• [Work request]
Copy the text lines of the records below exactly as they appear, leaving out the pictures.

=======

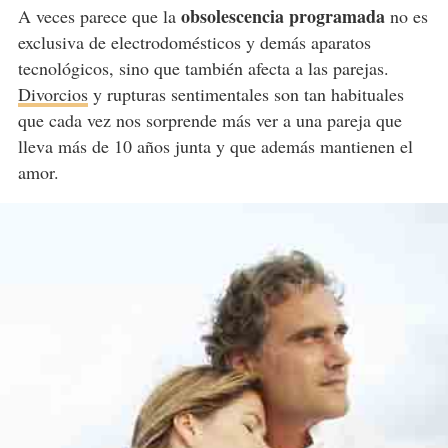
obsolescencia programada
A veces parece que la
no es
exclusiva de electrodomésticos y demás aparatos
tecnológicos, sino que también afecta a las parejas.
Divorcios
y rupturas sentimentales son tan habituales
que cada vez nos sorprende más ver a una pareja que
lleva más de 10 años junta y que además mantienen el
amor.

=======

• [Answer for this exercise]
obsolescencia programada
A veces parece que la
no es
exclusiva de electrodomésticos y demás aparatos
tecnológicos, sino que también afecta a las parejas.
Divorcios
y rupturas sentimentales son tan habituales
que cada vez nos sorprende más ver a una pareja que
lleva más de 10 años junta y que además mantienen el
amor.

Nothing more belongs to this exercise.